Dataset entries

^^^^^^^^^^^^^^^^

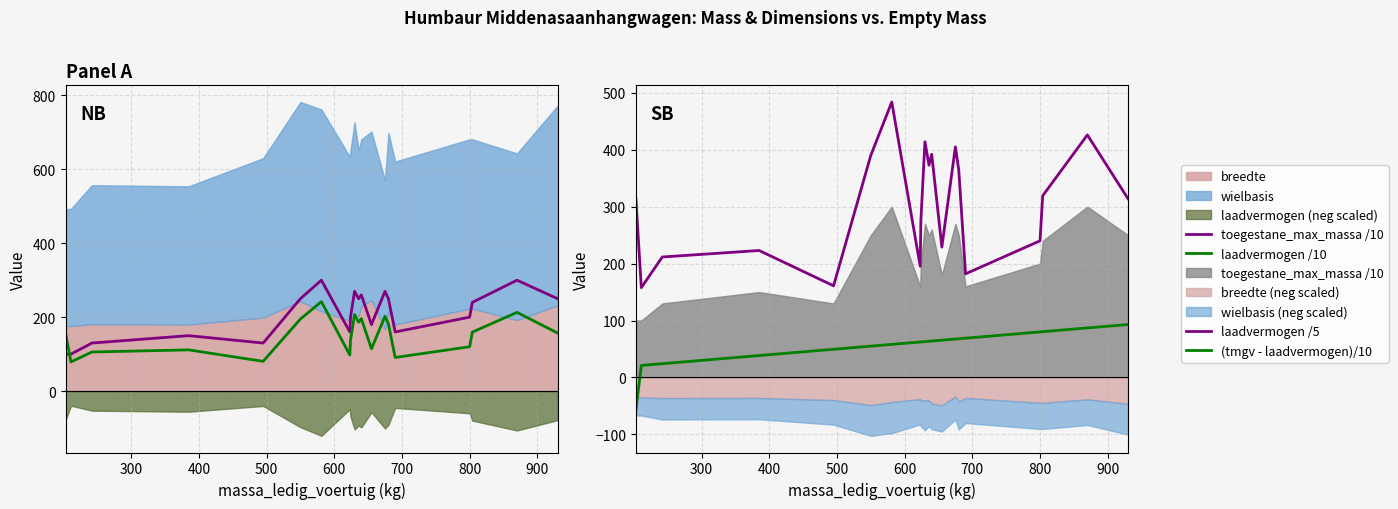

True or false: (tmgv - laadvermogen)/10 and laadvermogen /5 cross at least once.

False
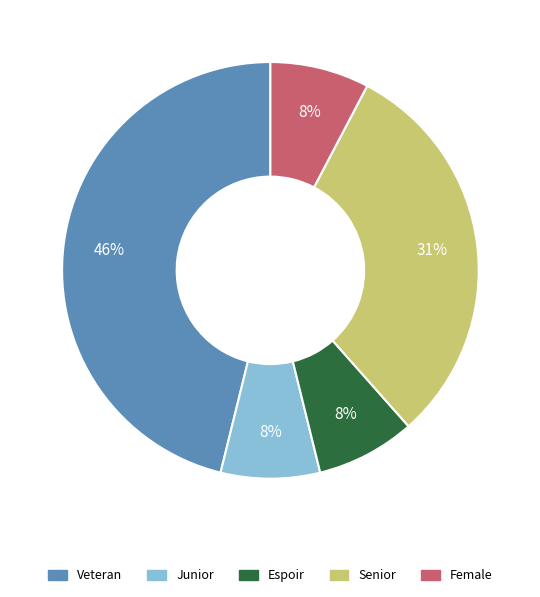

Which category has the biggest portion of the pie?

Veteran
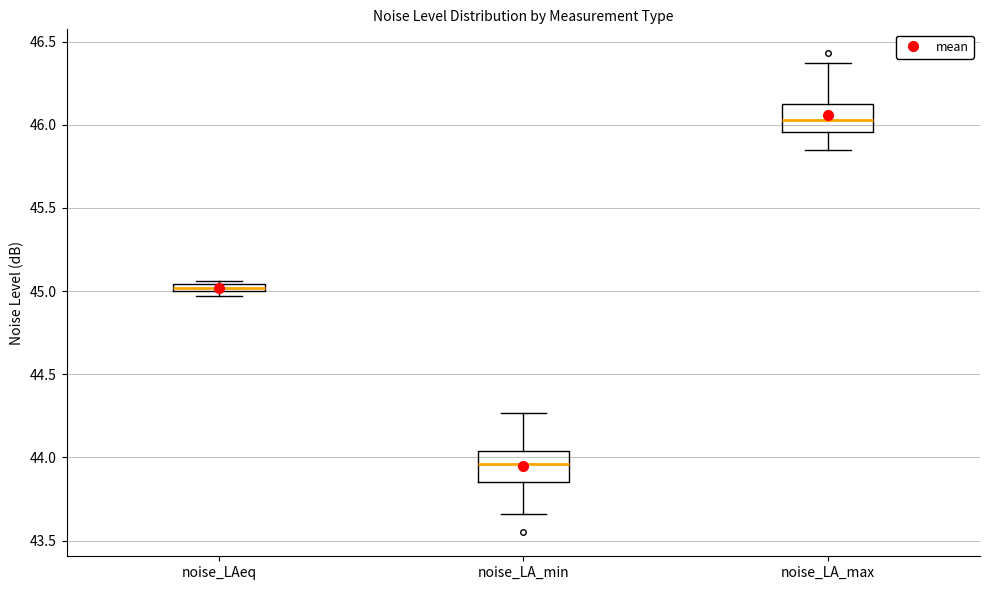

Where is the lower edge of the box for noise_LAeq on the y-axis? The values are not printed on the chart, so give them approximately, as read against the axis.

45.00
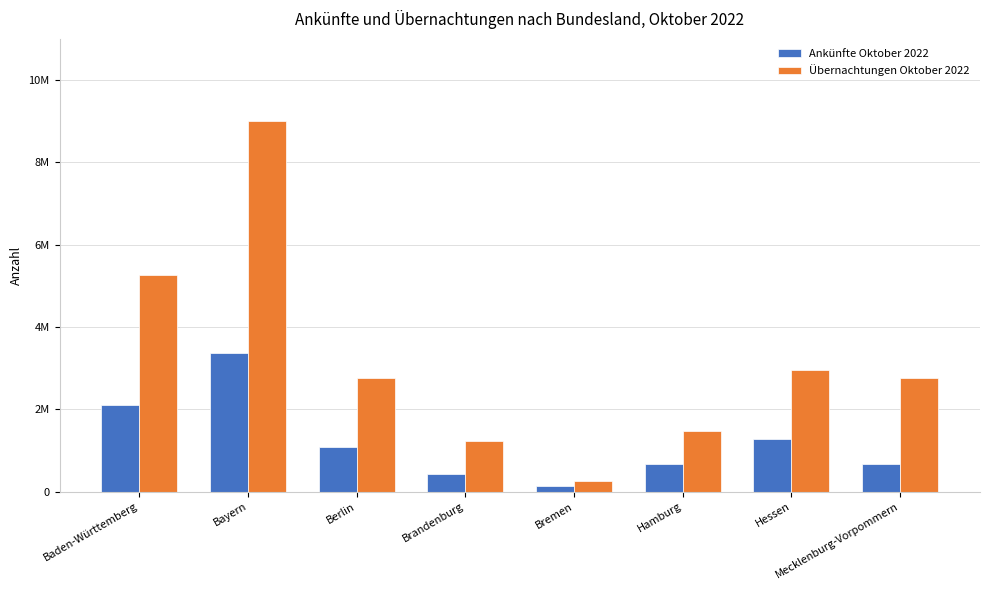

What is the highest value of the Ankünfte Oktober 2022 series?

3379122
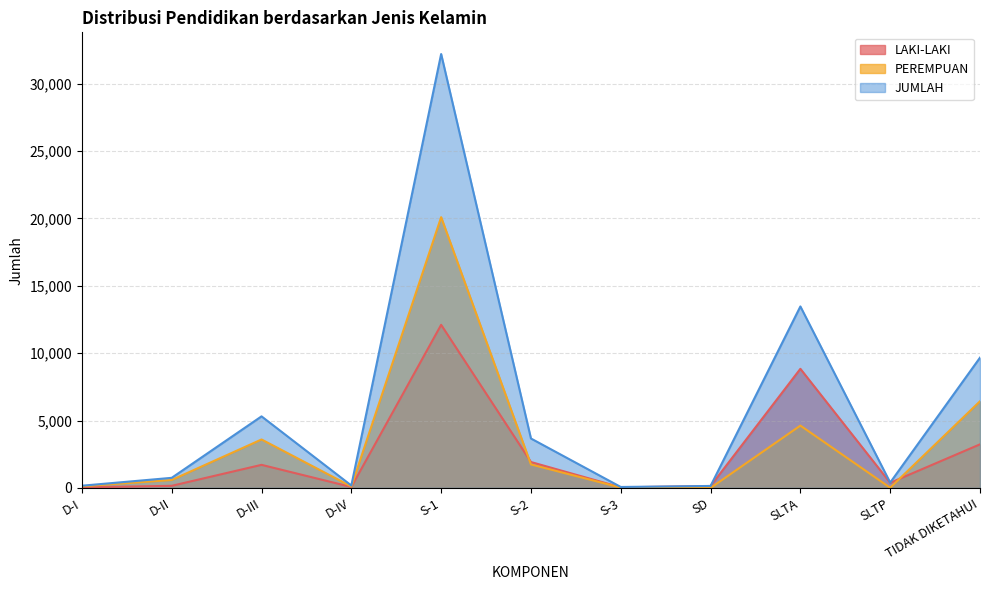

List the series in order of their overall mean, lowest first.

LAKI-LAKI, PEREMPUAN, JUMLAH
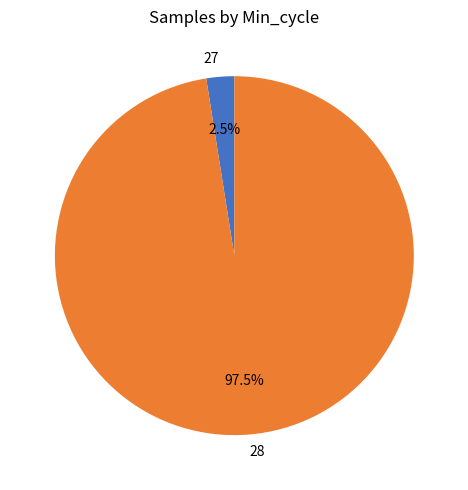

Is the sum of 27 and 28 greater than half?

Yes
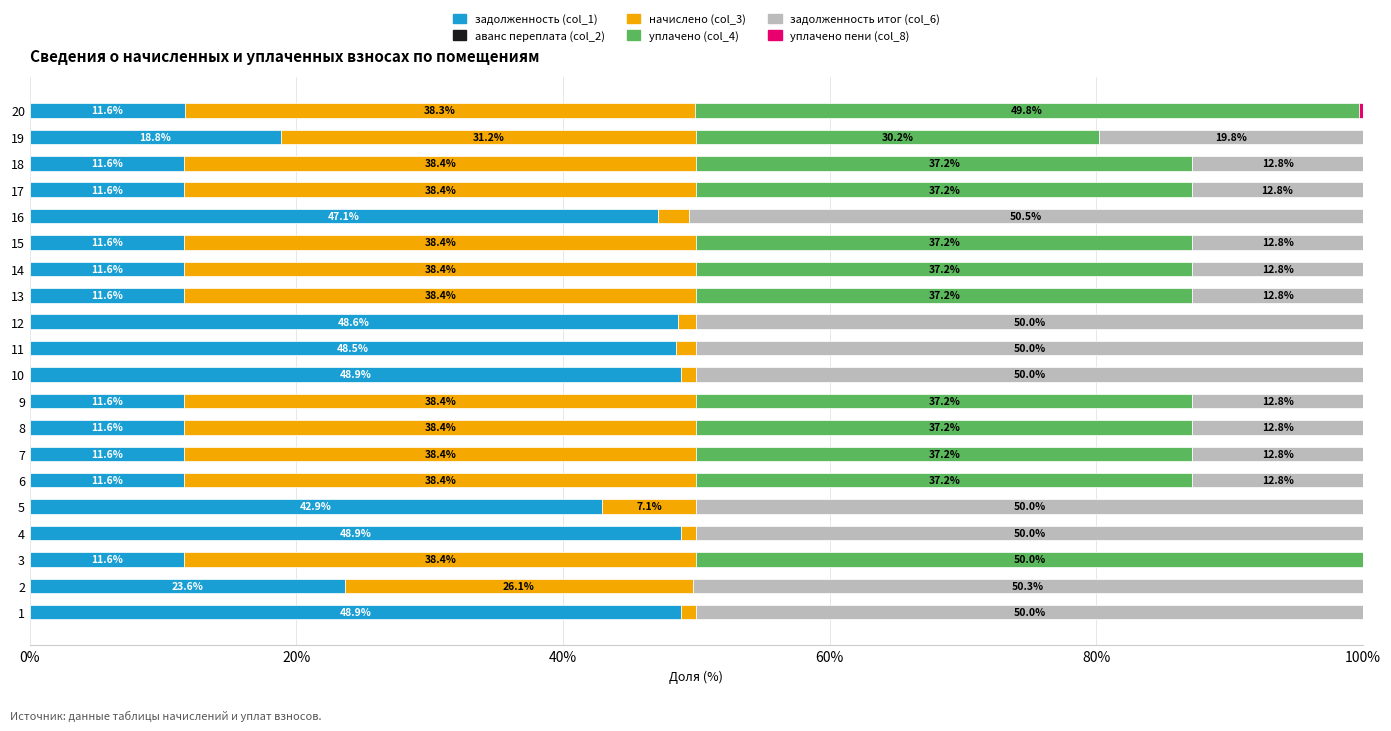

What is the highest value of the задолженность (col_1) series?

48.9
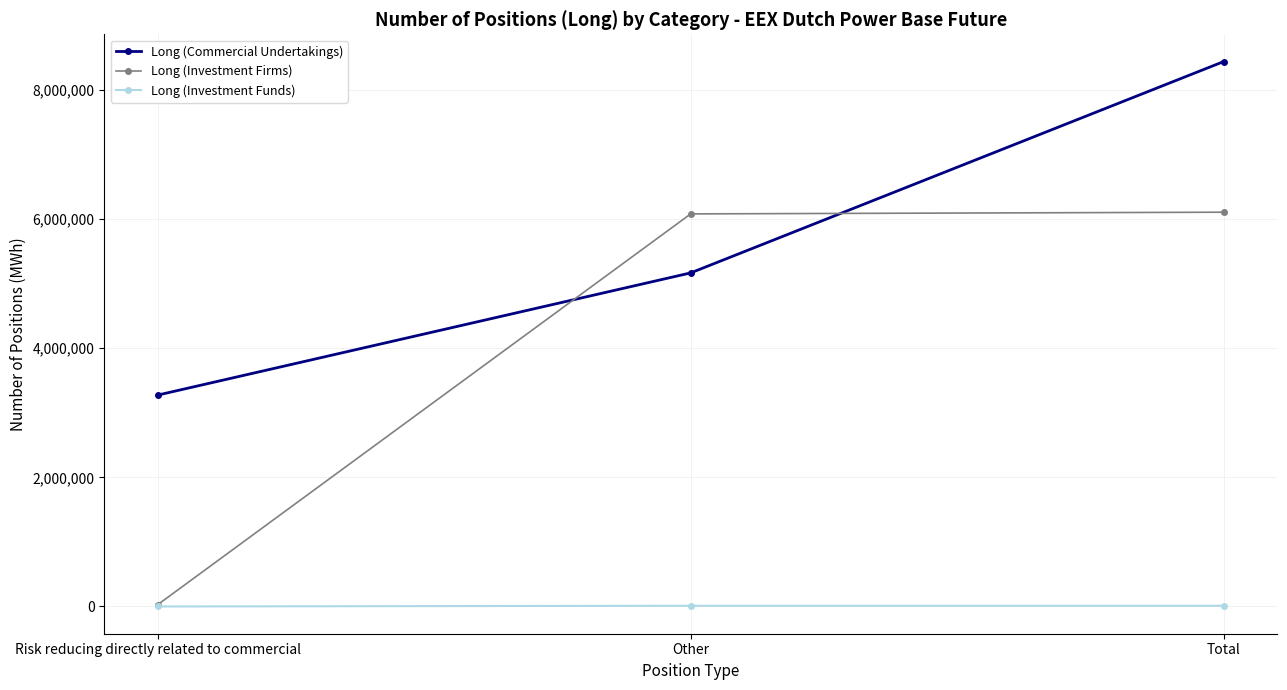

List the series in order of their overall mean, highest first.

Long (Commercial Undertakings), Long (Investment Firms), Long (Investment Funds)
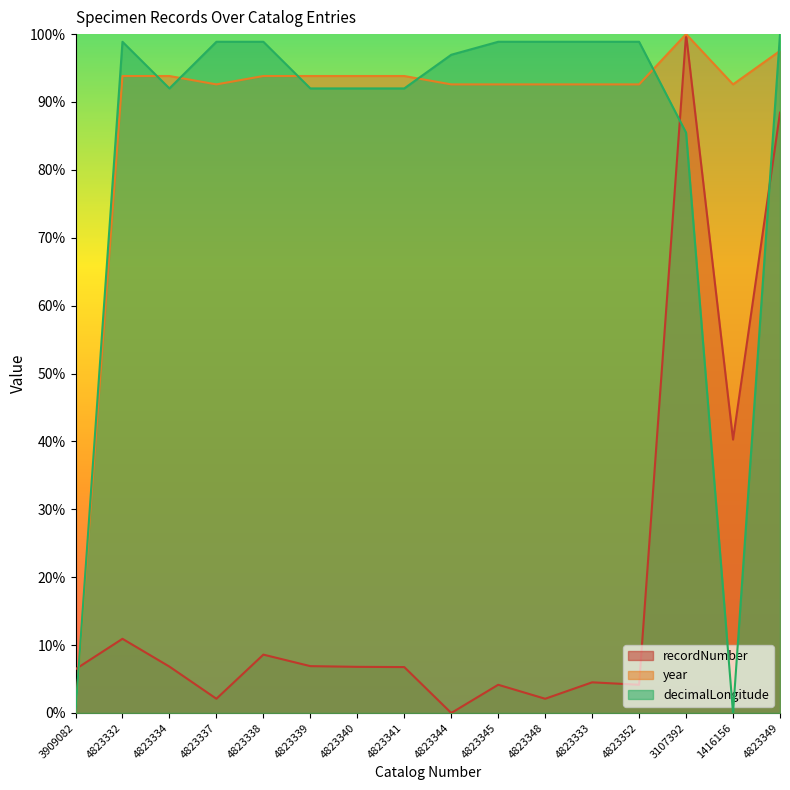

Which category has the highest value in the recordNumber series?

3107392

^^^^^^^^^^^^^^^^

Return all lines of the records above verbatim, leaving out the pictures.

True or false: (tmgv - laadvermogen)/10 and laadvermogen /5 cross at least once.

False

Which category has the biggest portion of the pie?

Veteran

Where is the lower edge of the box for noise_LAeq on the y-axis? The values are not printed on the chart, so give them approximately, as read against the axis.

45.00

What is the highest value of the Ankünfte Oktober 2022 series?

3379122

List the series in order of their overall mean, lowest first.

LAKI-LAKI, PEREMPUAN, JUMLAH

Is the sum of 27 and 28 greater than half?

Yes

What is the highest value of the задолженность (col_1) series?

48.9

List the series in order of their overall mean, highest first.

Long (Commercial Undertakings), Long (Investment Firms), Long (Investment Funds)

Which category has the highest value in the recordNumber series?

3107392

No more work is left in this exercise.